Exercise data START
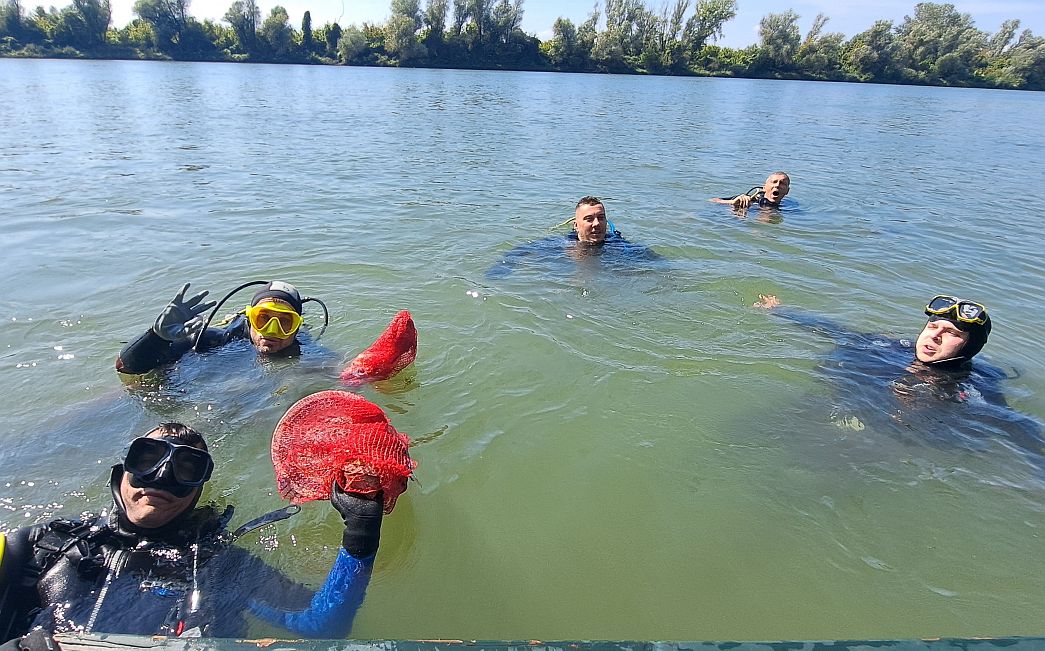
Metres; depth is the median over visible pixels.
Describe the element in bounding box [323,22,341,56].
tree
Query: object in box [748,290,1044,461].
person
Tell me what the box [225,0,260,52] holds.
tree
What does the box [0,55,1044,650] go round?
water
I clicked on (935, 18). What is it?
tree
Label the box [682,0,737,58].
tree
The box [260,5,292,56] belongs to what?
tree
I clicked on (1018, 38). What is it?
sky
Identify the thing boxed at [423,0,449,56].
tree
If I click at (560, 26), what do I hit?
tree
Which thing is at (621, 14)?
tree
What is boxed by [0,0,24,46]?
tree
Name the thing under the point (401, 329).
net
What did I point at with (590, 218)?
man
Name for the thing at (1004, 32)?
tree
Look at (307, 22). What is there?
tree
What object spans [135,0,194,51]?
tree
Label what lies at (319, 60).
tree line
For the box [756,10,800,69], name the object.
tree
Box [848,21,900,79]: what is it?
tree
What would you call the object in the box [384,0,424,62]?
tree
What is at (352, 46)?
shrub
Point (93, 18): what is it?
tree
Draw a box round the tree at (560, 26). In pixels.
[549,17,586,66]
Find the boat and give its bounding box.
[11,634,1044,650]
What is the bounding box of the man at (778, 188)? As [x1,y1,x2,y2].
[710,170,793,211]
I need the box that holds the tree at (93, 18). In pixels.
[62,0,112,47]
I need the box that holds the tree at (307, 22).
[300,10,313,51]
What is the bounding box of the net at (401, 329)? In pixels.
[340,310,416,384]
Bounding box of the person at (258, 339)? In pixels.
[113,278,333,375]
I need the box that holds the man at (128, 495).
[0,419,388,644]
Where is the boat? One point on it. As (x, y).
(268, 642)
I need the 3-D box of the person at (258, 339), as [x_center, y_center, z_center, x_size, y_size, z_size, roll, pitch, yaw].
[-1.763,0.292,3.598,1.369,1.553,1.083,1,24,-1]
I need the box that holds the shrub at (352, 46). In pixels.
[338,25,368,62]
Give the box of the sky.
[2,0,1044,46]
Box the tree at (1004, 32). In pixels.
[985,19,1020,59]
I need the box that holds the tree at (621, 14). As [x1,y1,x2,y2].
[597,0,653,68]
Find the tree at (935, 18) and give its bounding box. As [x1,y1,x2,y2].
[899,3,979,79]
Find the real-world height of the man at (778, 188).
1.501 m
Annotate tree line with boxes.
[0,0,1044,88]
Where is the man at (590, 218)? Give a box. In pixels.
[488,196,667,278]
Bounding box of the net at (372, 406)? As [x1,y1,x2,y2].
[270,391,418,514]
Exercise data END
- [Work instruction] Write out the data word for word, with every picture dropped.

- [Written reply]
Metres; depth is the median over visible pixels.
Describe the element in bounding box [323,22,341,56].
tree
Query: object in box [748,290,1044,461].
person
Tell me what the box [225,0,260,52] holds.
tree
What does the box [0,55,1044,650] go round?
water
I clicked on (935, 18). What is it?
tree
Label the box [682,0,737,58].
tree
The box [260,5,292,56] belongs to what?
tree
I clicked on (1018, 38). What is it?
sky
Identify the thing boxed at [423,0,449,56].
tree
If I click at (560, 26), what do I hit?
tree
Which thing is at (621, 14)?
tree
What is boxed by [0,0,24,46]?
tree
Name the thing under the point (401, 329).
net
What did I point at with (590, 218)?
man
Name for the thing at (1004, 32)?
tree
Look at (307, 22). What is there?
tree
What object spans [135,0,194,51]?
tree
Label what lies at (319, 60).
tree line
For the box [756,10,800,69], name the object.
tree
Box [848,21,900,79]: what is it?
tree
What would you call the object in the box [384,0,424,62]?
tree
What is at (352, 46)?
shrub
Point (93, 18): what is it?
tree
Draw a box round the tree at (560, 26). In pixels.
[549,17,586,66]
Find the boat and give its bounding box.
[11,634,1044,650]
What is the bounding box of the man at (778, 188)? As [x1,y1,x2,y2].
[710,170,793,211]
I need the box that holds the tree at (93, 18). In pixels.
[62,0,112,47]
I need the box that holds the tree at (307, 22).
[300,10,313,51]
What is the bounding box of the net at (401, 329)? In pixels.
[340,310,416,384]
Bounding box of the person at (258, 339)? In pixels.
[113,278,333,375]
I need the box that holds the man at (128, 495).
[0,419,388,644]
Where is the boat? One point on it. As (x, y).
(268, 642)
I need the 3-D box of the person at (258, 339), as [x_center, y_center, z_center, x_size, y_size, z_size, roll, pitch, yaw].
[-1.763,0.292,3.598,1.369,1.553,1.083,1,24,-1]
I need the box that holds the shrub at (352, 46). In pixels.
[338,25,368,62]
Give the box of the sky.
[2,0,1044,46]
Box the tree at (1004, 32). In pixels.
[985,19,1020,59]
I need the box that holds the tree at (621, 14). As [x1,y1,x2,y2].
[597,0,653,68]
Find the tree at (935, 18) and give its bounding box. As [x1,y1,x2,y2].
[899,3,979,79]
Find the real-world height of the man at (778, 188).
1.501 m
Annotate tree line with boxes.
[0,0,1044,88]
Where is the man at (590, 218)? Give a box. In pixels.
[488,196,667,278]
Bounding box of the net at (372, 406)? As [x1,y1,x2,y2].
[270,391,418,514]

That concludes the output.